Shanghai Securities News reported that one of the largest domestic private enterprises Fosun Group encountered setback in acquiring controlling stake in the state owned steelmaker Tianjin Tiangang Group Co ltd.
Last June, Fosun's company in Tianjin inked a JV agreement with another private mill Tianjin Aoxin Investment Co Ltd signing to regroup Tiangang Group and have its registered capital increase from CNY 3 billion to CNY 8 billion with Tiangang Group taking 48.5%, Fosun Tianjin 47.5% and Tianjin Aoxin 4%.
The regrouping had no fruit halt a year from the pact signing, as Tianjin Aoxin later sold its shares to Tiangang, making it the controlling holder in the new mill once sets up.
As reported, Fosun wasn't informed of the stake transfer, and obviously it has lost chances to increase its shares. Meanwhile, Tiangang had required revaluating its assets as the prices during the pact signing were higher than in 2007 when the evaluation was made. The stalemate lasted till the market changed later last year.
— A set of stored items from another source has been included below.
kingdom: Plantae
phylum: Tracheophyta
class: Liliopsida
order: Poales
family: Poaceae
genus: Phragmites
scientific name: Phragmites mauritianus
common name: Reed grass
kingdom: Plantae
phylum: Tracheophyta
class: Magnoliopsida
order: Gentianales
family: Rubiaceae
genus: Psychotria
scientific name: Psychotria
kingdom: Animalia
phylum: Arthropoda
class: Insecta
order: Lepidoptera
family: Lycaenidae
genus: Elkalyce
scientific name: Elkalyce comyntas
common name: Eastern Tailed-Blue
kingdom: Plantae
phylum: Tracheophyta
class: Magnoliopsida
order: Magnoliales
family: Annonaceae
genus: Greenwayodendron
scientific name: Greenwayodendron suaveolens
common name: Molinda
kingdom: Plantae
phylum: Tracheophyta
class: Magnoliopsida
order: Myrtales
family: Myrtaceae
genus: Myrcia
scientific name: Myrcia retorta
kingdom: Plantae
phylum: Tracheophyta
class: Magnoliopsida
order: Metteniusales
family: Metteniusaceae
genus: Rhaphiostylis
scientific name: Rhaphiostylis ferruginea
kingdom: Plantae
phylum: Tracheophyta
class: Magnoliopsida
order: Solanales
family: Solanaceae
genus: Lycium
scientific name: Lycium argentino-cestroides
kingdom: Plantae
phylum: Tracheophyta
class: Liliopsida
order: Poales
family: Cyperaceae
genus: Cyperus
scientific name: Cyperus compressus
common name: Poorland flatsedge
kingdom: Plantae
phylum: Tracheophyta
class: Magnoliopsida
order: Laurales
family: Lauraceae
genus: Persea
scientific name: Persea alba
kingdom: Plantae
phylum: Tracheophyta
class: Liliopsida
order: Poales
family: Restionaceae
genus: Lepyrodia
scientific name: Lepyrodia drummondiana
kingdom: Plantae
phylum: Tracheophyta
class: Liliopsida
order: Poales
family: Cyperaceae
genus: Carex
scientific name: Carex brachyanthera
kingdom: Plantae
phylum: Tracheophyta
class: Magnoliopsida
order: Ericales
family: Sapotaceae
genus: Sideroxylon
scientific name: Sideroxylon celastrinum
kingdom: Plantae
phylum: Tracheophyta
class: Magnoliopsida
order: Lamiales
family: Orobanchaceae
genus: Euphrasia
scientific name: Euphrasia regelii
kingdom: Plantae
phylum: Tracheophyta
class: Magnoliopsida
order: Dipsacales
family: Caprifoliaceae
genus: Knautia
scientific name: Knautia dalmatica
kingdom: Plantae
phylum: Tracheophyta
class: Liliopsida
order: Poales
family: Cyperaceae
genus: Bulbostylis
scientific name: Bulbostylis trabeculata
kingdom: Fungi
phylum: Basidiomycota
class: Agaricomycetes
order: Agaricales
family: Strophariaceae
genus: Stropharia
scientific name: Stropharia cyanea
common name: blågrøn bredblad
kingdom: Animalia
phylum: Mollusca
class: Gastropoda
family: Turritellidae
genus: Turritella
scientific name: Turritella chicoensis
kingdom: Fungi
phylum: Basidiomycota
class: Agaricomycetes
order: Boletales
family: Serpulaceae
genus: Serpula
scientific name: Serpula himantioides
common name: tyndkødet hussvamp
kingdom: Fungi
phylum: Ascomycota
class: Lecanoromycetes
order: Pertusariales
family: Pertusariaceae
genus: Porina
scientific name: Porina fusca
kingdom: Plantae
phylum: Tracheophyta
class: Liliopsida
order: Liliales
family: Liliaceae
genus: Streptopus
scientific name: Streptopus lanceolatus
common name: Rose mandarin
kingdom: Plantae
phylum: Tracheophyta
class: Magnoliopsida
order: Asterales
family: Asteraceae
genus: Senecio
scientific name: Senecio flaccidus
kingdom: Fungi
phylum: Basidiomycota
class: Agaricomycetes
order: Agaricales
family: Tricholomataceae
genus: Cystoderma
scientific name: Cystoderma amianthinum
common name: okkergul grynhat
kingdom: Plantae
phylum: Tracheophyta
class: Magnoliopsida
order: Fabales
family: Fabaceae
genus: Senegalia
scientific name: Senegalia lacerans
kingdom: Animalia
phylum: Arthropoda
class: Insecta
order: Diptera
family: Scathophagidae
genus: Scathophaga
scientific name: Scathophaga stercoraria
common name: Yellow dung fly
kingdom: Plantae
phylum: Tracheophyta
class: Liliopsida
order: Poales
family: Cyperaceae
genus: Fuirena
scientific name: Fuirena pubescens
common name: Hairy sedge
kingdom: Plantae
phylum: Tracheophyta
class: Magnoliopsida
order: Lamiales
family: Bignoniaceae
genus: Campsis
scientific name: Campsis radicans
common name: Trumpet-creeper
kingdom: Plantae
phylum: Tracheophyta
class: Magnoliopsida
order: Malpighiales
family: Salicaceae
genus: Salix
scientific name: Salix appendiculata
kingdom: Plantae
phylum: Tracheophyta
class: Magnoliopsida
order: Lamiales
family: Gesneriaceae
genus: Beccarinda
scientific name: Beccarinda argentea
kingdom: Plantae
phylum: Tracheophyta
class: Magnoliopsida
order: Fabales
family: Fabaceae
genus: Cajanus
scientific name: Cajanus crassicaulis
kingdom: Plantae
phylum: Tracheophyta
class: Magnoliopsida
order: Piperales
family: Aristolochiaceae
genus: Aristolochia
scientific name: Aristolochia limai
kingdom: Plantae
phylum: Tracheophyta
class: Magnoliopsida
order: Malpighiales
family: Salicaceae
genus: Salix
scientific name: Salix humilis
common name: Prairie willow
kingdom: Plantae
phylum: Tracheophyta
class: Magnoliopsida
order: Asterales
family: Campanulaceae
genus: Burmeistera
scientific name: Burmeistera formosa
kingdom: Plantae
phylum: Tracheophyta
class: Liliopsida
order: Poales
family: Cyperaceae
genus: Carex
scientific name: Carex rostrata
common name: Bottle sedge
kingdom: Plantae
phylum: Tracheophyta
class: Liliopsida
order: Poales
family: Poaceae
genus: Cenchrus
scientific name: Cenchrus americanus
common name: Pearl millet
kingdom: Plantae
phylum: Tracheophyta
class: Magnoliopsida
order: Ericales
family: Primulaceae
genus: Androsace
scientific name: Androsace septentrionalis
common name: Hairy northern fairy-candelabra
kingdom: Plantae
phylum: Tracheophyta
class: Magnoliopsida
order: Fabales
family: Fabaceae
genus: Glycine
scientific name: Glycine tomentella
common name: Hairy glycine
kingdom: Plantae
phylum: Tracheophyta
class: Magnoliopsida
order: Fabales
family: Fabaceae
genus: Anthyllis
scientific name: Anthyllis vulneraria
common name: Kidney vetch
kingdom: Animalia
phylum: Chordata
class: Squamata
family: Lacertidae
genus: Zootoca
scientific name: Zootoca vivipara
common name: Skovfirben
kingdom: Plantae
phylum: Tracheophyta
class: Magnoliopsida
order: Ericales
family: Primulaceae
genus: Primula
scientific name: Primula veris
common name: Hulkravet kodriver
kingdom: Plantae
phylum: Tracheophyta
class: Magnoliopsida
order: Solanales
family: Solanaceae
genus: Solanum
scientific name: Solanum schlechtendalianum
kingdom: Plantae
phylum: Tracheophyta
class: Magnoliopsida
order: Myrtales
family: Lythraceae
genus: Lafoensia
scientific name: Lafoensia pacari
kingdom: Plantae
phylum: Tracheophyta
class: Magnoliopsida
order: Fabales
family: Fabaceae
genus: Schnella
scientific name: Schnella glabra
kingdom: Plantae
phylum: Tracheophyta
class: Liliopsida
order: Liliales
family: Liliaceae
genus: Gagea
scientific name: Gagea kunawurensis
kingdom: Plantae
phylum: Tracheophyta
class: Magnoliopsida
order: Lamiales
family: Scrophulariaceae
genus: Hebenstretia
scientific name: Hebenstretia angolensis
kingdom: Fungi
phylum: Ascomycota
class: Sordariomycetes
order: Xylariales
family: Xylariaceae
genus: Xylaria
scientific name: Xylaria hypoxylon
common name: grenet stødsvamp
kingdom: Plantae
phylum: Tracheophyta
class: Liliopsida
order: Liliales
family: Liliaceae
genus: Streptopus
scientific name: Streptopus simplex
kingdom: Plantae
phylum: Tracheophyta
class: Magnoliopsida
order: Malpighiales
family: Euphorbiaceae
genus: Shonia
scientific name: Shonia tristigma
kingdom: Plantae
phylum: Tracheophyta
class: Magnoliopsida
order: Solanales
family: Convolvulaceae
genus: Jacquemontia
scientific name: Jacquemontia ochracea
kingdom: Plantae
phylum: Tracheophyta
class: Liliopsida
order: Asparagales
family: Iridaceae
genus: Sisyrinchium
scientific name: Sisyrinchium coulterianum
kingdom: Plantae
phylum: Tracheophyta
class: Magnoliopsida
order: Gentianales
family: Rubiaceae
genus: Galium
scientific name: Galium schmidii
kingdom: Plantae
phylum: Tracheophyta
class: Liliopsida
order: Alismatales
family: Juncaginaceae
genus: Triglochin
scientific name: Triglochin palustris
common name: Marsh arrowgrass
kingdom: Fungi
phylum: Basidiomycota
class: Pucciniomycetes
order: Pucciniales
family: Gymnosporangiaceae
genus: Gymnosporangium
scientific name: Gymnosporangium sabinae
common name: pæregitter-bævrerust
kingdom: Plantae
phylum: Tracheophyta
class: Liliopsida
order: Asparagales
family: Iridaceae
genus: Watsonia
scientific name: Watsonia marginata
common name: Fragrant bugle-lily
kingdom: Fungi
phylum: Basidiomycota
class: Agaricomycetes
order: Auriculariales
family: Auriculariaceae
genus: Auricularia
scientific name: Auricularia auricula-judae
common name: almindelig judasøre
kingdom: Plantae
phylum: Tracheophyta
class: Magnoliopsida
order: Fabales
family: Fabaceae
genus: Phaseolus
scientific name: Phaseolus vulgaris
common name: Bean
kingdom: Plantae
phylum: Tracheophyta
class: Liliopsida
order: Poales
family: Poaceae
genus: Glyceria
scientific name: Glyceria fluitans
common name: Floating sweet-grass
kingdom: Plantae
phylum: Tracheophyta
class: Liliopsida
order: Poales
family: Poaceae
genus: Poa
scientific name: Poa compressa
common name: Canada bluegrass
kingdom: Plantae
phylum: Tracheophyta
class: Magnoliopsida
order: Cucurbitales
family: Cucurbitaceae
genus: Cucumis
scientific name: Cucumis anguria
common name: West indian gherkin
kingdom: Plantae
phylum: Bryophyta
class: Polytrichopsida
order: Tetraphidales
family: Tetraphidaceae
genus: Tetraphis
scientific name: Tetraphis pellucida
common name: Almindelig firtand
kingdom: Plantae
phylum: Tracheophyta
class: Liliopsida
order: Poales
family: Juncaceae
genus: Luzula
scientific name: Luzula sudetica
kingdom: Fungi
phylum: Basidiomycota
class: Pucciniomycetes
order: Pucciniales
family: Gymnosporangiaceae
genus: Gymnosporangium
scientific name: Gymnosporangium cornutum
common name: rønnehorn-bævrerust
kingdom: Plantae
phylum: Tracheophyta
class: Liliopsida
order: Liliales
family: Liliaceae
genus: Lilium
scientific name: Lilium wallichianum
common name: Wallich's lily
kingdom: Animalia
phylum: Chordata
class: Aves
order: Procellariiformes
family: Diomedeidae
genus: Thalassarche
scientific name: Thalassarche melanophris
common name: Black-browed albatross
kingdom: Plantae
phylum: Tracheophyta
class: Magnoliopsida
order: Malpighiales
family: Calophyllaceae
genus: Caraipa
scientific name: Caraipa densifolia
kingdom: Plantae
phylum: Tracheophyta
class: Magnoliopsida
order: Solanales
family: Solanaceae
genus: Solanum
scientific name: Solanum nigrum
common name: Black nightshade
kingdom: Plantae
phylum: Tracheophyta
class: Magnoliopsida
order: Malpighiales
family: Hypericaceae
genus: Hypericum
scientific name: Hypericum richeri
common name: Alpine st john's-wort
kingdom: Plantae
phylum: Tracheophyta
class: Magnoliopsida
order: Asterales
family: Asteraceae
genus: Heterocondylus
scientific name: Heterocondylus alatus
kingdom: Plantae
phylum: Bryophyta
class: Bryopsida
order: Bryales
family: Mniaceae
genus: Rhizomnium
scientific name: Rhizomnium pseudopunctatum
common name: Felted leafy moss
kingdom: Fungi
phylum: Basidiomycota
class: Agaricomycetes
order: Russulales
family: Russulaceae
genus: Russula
The paper said now, it's more difficult for Fosun to take part in Tiangang regrouping, as the new steel industry plan has said to promote consolidation of Tianjin Pipe, Tiantie, Tiangang and other local mills. It's noteworthy Fosun and Jianlong, the two big private mills, sold Ningbo Steel shares to Baosteel a week before, noting that there are many differences in ideas and management between state-owned and private enterprises and it's really hard to take control for the latter.